AtomCore Plugin

AtomCore

DURATION

August - September 2025

Keywords

Figma plugin, vibe coding, design library

AtomCore is a Figma plugin built around the concept wireframe system I created for myself. The plugin serves individual building blocks and curated sets that make concept wireframes easy to compose.

The project began with a gap I kept running into in early product work. Design systems were often too bloated for exploration. Rough wireframes were too abstract for most people to follow. AI-generated layouts could look polished, but lacked intention and took too much effort to adjust. I wanted something in between: a tool that kept me in control, moved quickly, and still communicated intent clearly. So I first built the concept wireframe library itself, then designed the plugin UI around the way I actually wanted to browse, place, and compose those parts inside Figma.
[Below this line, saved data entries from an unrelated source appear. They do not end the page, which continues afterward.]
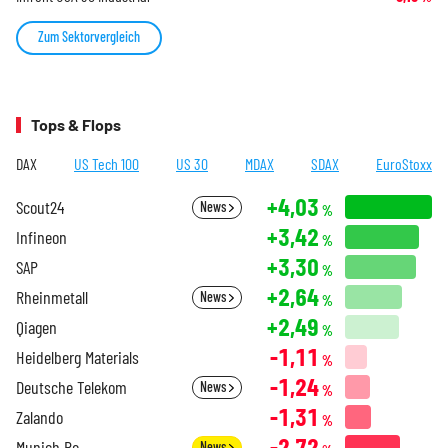
Zum Sektorvergleich
Tops & Flops
DAX
US Tech 100
US 30
MDAX
SDAX
EuroStoxx
+4,03
Scout24
News
%
+3,42
Infineon
%
+3,30
SAP
%
+2,64
Rheinmetall
News
%
+2,49
Qiagen
%
-1,11
Heidelberg Materials
%
-1,24
Deutsche Telekom
News
%
-1,31
Zalando
%
-2,72
Munich Re
News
If the goal were only to reuse components inside Figma, publishing the library and serving it through the Assets panel would have been simpler. That already works well for individual blocks. What I wanted to add was sets: curated groups of components that are usually needed together for a certain kind of build. A product card, for instance, is not just one component, but a small system of image, badge, text, price, and actions. The plugin let me serve both the blocks and the sets, which made the library feel less like a collection of parts and more like a compositional system.


What I call concept wireframes sit between rough wireframes and more polished mid-fidelity design. They are still lightweight, but resolved enough to communicate flow, architecture, hierarchy, and content placement. I’ve found that this middle layer is often the most useful one because it is fast to make, but clear enough that other people can immediately understand a new product idea.

First part of the project is creating this concept wireframe component library.

Then i designed the end-to-end high fidelity flow of the plugin in Figma, before handing off to Cursor.

The initial wireframes for the MVP flow of the plugin.

From there, the project became much more technical. I didn’t build the plugin in one shot. I used Cursor and Figma MCP in a scaffolded, iterative way, proving each layer before moving to the next. Part of the challenge was technical, but part of it was simply keeping the workflow sane: making sure each piece worked before adding more complexity, avoiding a codebase that became messy too early, and gradually shaping the plugin into something maintainable. That process ended up being less about chasing a perfect first build, and more about building the system in stages until the structure was solid enough to support everything else. The hardest part was building the sync pipeline that kept the plugin aligned with the source library in Figma, using Supabase and webhooks to keep the catalog current. I also turned the component description field in Figma into a lightweight tagging layer, which made the library searchable without much added maintenance.


AtomCore is also a proof of concept for a larger system I’m building. It is an early version of a white-label component delivery model, where one source file in Figma could sync and distribute components across Figma, Framer, and Webflow. The idea is simple: maintain the library once, then serve it wherever you are building.